Narrated in the third person, we meet 13-year-old Briony as she becomes an aspiring writer and “possessed a strange mind and a facility with words.” Briony is a storyteller, a liar, in which her innocent household plays become projected onto her older sister, Celia’s, budding intimacy with the son of their housekeeper, Robbie Turner. McEwan captures the rushing and illogical behavior of a summer crush between Celia and Robbie’s chemistry, from family friends to acquaintances at both at Cambridge and contrasts the romance with Briony’s voyeurism as she misconstrues intimacy for a crime. Misunderstanding the relationship between Celia and Robbie, Briony accuses the housekeeper’s son of a life-altering crime as the summer climaxes with Robbie’s arrest and Celia resenting her family for dismissing his innocence. Depicting the power play between the words of an upper-crust teen against that of a lower-class man reaching beyond his social worth, Briony frames Robbie for a crime that separates the couple for years and uproots their life together and forever asks, “What if?” 

Relying on the unreliable narrator and the perfect catastrophe it creates, Briony attempts to atone even as she realizes her lie subjected the couple to a life of war, labor, and longing. Briony writes to Celia and confronts her within her new household trapped within an unhappy marriage, then tracks down Robbie’s active regiment through the evacuation of Dunkirk. All she can do is bear witness to the aftermath of the immature lie and falsehoods in which she offers us the rectification of the novel itself. Mimicking the Greeks, almost all of the characters live a life of despair as Briony’s ignorance stands at the epicenter of their suffering.
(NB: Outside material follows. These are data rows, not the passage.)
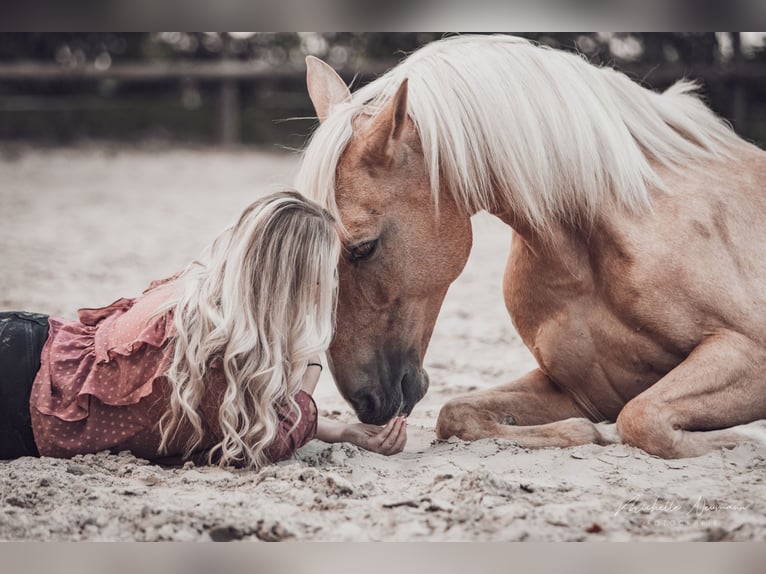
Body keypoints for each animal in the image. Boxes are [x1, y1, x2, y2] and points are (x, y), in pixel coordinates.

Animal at [296, 35, 766, 460]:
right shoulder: (585, 390)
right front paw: (588, 434)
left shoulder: (749, 354)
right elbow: (457, 413)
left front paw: (737, 440)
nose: (366, 403)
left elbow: (641, 417)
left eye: (363, 248)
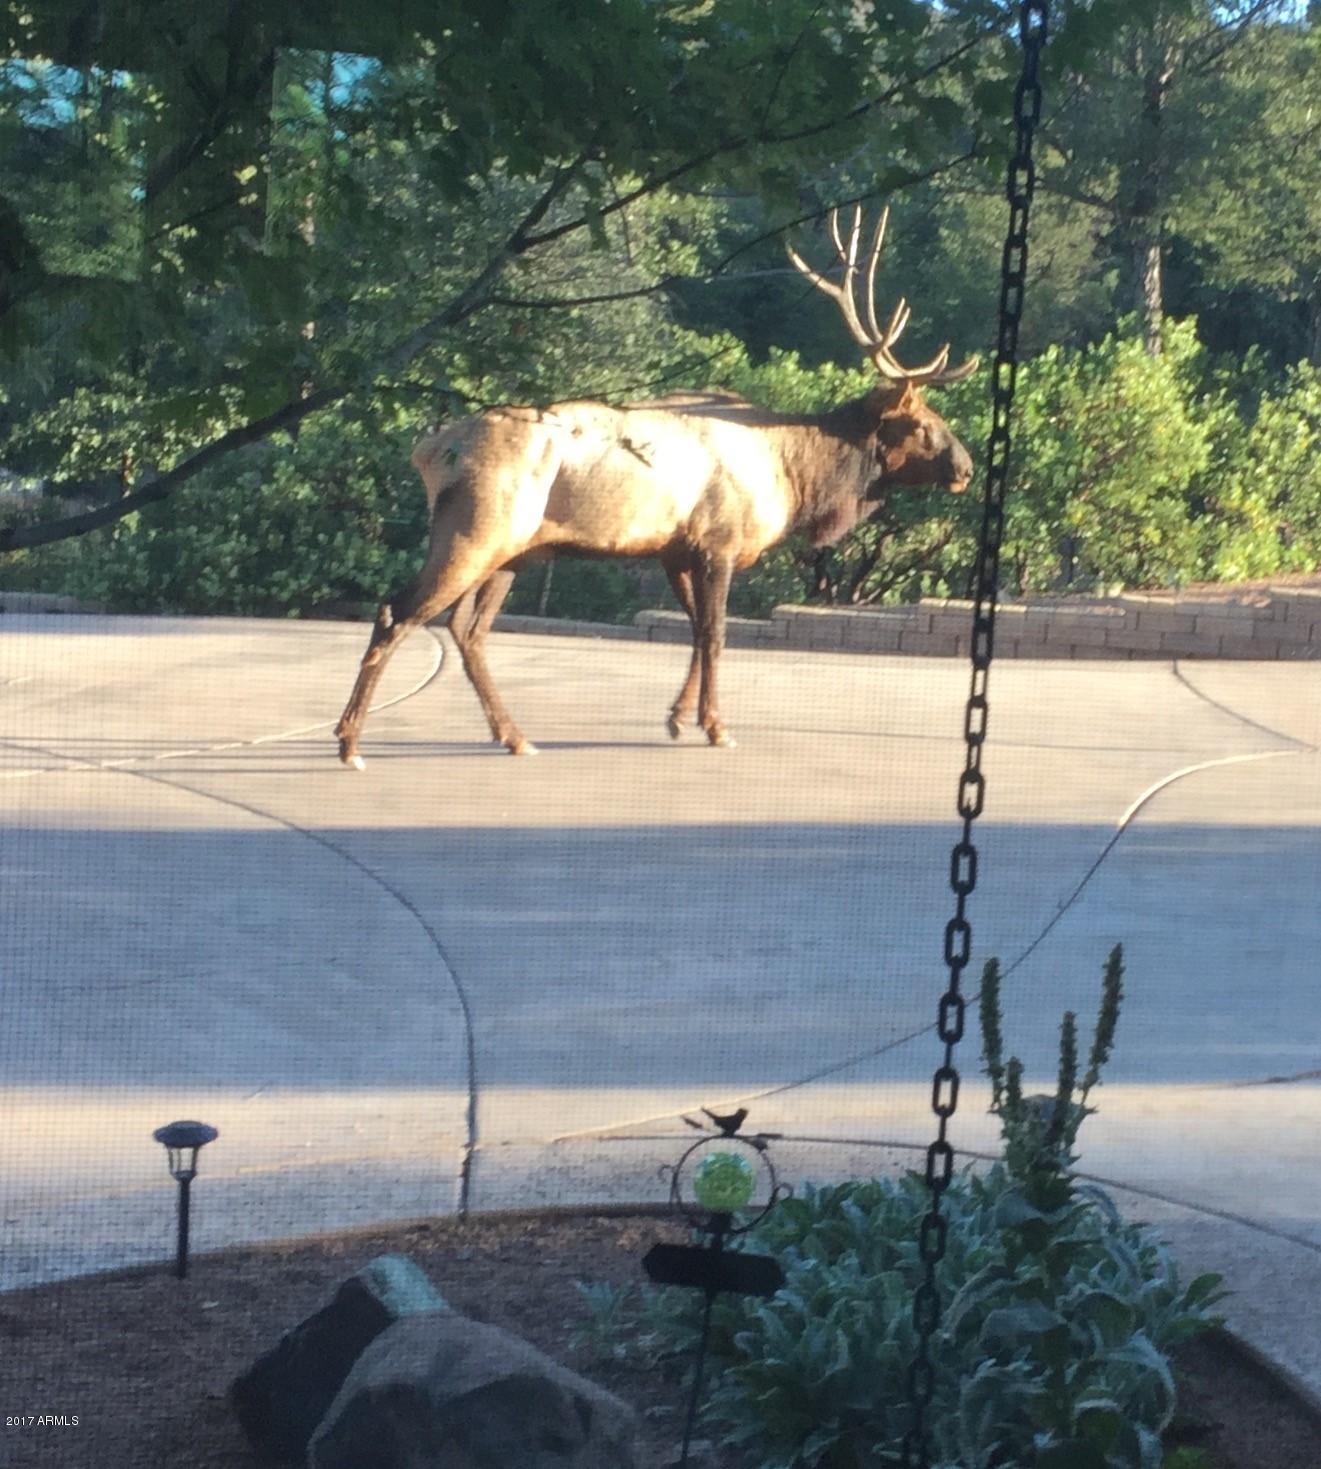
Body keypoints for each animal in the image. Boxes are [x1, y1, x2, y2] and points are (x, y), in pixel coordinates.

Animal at [334, 207, 977, 769]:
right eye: (924, 422)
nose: (967, 467)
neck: (795, 477)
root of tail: (428, 451)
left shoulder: (675, 551)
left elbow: (693, 632)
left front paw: (676, 717)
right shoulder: (718, 543)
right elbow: (715, 634)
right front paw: (716, 726)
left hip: (513, 551)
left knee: (467, 632)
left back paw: (513, 736)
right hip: (475, 530)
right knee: (399, 612)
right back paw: (350, 742)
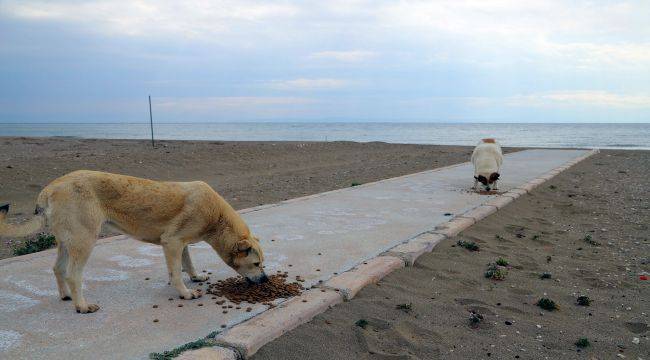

McEwan seems to string out an endless summer through visual description and a foundation to set the dysfunctional Tallis family dynamic in order to represent what was lost after Briony’s deception. A cushioned summer of romantic potential and familial warmth fragments as Robbie is enlisted into the British forces of World War II to shorten his prison sentence, and Celia enters a life of nursing and labor completely cut off from her family. We follow Briony as she ages and comes to terms with the repercussions of that summer in which she also condemns herself to a life of penance, desperately reaching out to Celia for forgiveness and any form of atonement. The novel presents us with three lives ruined by a child’s wild imagination to criminalize a socially condemned relationship in which McEwan asks us what the meaning of ‘atonement’ really is and the power it continues to hold.